WHAT YOU SHOULD DO | The records below need retyping in full; give them again exactly.

DATA FOR THIS TASK |

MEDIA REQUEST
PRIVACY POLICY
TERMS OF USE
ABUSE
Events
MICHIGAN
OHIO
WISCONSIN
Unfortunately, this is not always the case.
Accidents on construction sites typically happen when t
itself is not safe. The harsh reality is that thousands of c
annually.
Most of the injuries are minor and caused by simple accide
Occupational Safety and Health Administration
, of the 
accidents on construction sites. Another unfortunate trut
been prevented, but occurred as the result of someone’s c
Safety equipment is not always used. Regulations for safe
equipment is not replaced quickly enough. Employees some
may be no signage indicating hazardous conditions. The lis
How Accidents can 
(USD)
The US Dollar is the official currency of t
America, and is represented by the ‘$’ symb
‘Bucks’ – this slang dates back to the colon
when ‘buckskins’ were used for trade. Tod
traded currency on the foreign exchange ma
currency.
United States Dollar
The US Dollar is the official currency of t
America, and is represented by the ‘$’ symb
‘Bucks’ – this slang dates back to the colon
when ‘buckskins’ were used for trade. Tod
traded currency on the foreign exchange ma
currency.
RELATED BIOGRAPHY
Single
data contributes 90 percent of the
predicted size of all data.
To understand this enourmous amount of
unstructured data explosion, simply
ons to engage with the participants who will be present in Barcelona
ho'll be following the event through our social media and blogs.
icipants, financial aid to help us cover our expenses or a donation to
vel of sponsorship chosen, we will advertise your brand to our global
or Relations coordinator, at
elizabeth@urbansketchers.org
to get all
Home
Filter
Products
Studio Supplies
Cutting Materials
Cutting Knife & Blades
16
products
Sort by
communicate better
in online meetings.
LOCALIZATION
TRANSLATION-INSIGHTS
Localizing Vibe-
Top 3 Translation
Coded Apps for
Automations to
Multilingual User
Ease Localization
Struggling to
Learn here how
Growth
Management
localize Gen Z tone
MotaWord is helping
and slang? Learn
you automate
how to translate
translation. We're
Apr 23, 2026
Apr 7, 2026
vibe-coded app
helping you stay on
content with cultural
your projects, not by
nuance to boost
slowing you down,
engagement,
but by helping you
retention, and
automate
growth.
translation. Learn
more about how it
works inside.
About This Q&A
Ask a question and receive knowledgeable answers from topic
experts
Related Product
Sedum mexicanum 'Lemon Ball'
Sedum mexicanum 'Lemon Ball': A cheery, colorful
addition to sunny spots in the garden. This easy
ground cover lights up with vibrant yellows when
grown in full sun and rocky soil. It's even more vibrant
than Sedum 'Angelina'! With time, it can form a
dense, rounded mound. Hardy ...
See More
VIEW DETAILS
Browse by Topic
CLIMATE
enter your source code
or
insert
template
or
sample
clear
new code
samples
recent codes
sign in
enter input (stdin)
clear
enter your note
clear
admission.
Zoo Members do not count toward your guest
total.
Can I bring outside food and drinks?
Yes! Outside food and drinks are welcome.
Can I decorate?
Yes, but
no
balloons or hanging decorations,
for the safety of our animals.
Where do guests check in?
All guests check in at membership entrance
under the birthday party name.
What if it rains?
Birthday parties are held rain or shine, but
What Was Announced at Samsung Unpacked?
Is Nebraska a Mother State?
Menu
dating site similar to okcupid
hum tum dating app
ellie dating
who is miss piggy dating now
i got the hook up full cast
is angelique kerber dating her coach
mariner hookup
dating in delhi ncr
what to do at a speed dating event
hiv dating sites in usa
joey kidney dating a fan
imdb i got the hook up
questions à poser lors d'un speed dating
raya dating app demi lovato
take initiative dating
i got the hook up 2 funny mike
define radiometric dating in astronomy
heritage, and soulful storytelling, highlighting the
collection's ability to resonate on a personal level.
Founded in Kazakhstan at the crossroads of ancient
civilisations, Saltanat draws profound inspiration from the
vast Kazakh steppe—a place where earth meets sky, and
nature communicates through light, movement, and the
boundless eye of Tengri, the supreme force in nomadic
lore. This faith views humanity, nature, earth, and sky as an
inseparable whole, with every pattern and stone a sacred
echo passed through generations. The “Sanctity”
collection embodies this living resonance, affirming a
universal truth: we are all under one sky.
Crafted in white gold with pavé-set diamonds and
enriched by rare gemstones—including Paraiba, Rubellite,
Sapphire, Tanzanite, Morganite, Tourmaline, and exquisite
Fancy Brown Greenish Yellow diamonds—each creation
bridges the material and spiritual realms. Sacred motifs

RESPONSE AREA |
MEDIA REQUEST
PRIVACY POLICY
TERMS OF USE
ABUSE
Events
MICHIGAN
OHIO
WISCONSIN
Unfortunately, this is not always the case.
Accidents on construction sites typically happen when t
itself is not safe. The harsh reality is that thousands of c
annually.
Most of the injuries are minor and caused by simple accide
Occupational Safety and Health Administration
, of the 
accidents on construction sites. Another unfortunate trut
been prevented, but occurred as the result of someone’s c
Safety equipment is not always used. Regulations for safe
equipment is not replaced quickly enough. Employees some
may be no signage indicating hazardous conditions. The lis
How Accidents can 
(USD)
The US Dollar is the official currency of t
America, and is represented by the ‘$’ symb
‘Bucks’ – this slang dates back to the colon
when ‘buckskins’ were used for trade. Tod
traded currency on the foreign exchange ma
currency.
United States Dollar
The US Dollar is the official currency of t
America, and is represented by the ‘$’ symb
‘Bucks’ – this slang dates back to the colon
when ‘buckskins’ were used for trade. Tod
traded currency on the foreign exchange ma
currency.
RELATED BIOGRAPHY
Single
data contributes 90 percent of the
predicted size of all data.
To understand this enourmous amount of
unstructured data explosion, simply
ons to engage with the participants who will be present in Barcelona
ho'll be following the event through our social media and blogs.
icipants, financial aid to help us cover our expenses or a donation to
vel of sponsorship chosen, we will advertise your brand to our global
or Relations coordinator, at
elizabeth@urbansketchers.org
to get all
Home
Filter
Products
Studio Supplies
Cutting Materials
Cutting Knife & Blades
16
products
Sort by
communicate better
in online meetings.
LOCALIZATION
TRANSLATION-INSIGHTS
Localizing Vibe-
Top 3 Translation
Coded Apps for
Automations to
Multilingual User
Ease Localization
Struggling to
Learn here how
Growth
Management
localize Gen Z tone
MotaWord is helping
and slang? Learn
you automate
how to translate
translation. We're
Apr 23, 2026
Apr 7, 2026
vibe-coded app
helping you stay on
content with cultural
your projects, not by
nuance to boost
slowing you down,
engagement,
but by helping you
retention, and
automate
growth.
translation. Learn
more about how it
works inside.
About This Q&A
Ask a question and receive knowledgeable answers from topic
experts
Related Product
Sedum mexicanum 'Lemon Ball'
Sedum mexicanum 'Lemon Ball': A cheery, colorful
addition to sunny spots in the garden. This easy
ground cover lights up with vibrant yellows when
grown in full sun and rocky soil. It's even more vibrant
than Sedum 'Angelina'! With time, it can form a
dense, rounded mound. Hardy ...
See More
VIEW DETAILS
Browse by Topic
CLIMATE
enter your source code
or
insert
template
or
sample
clear
new code
samples
recent codes
sign in
enter input (stdin)
clear
enter your note
clear
admission.
Zoo Members do not count toward your guest
total.
Can I bring outside food and drinks?
Yes! Outside food and drinks are welcome.
Can I decorate?
Yes, but
no
balloons or hanging decorations,
for the safety of our animals.
Where do guests check in?
All guests check in at membership entrance
under the birthday party name.
What if it rains?
Birthday parties are held rain or shine, but
What Was Announced at Samsung Unpacked?
Is Nebraska a Mother State?
Menu
dating site similar to okcupid
hum tum dating app
ellie dating
who is miss piggy dating now
i got the hook up full cast
is angelique kerber dating her coach
mariner hookup
dating in delhi ncr
what to do at a speed dating event
hiv dating sites in usa
joey kidney dating a fan
imdb i got the hook up
questions à poser lors d'un speed dating
raya dating app demi lovato
take initiative dating
i got the hook up 2 funny mike
define radiometric dating in astronomy
heritage, and soulful storytelling, highlighting the
collection's ability to resonate on a personal level.
Founded in Kazakhstan at the crossroads of ancient
civilisations, Saltanat draws profound inspiration from the
vast Kazakh steppe—a place where earth meets sky, and
nature communicates through light, movement, and the
boundless eye of Tengri, the supreme force in nomadic
lore. This faith views humanity, nature, earth, and sky as an
inseparable whole, with every pattern and stone a sacred
echo passed through generations. The “Sanctity”
collection embodies this living resonance, affirming a
universal truth: we are all under one sky.
Crafted in white gold with pavé-set diamonds and
enriched by rare gemstones—including Paraiba, Rubellite,
Sapphire, Tanzanite, Morganite, Tourmaline, and exquisite
Fancy Brown Greenish Yellow diamonds—each creation
bridges the material and spiritual realms. Sacred motifs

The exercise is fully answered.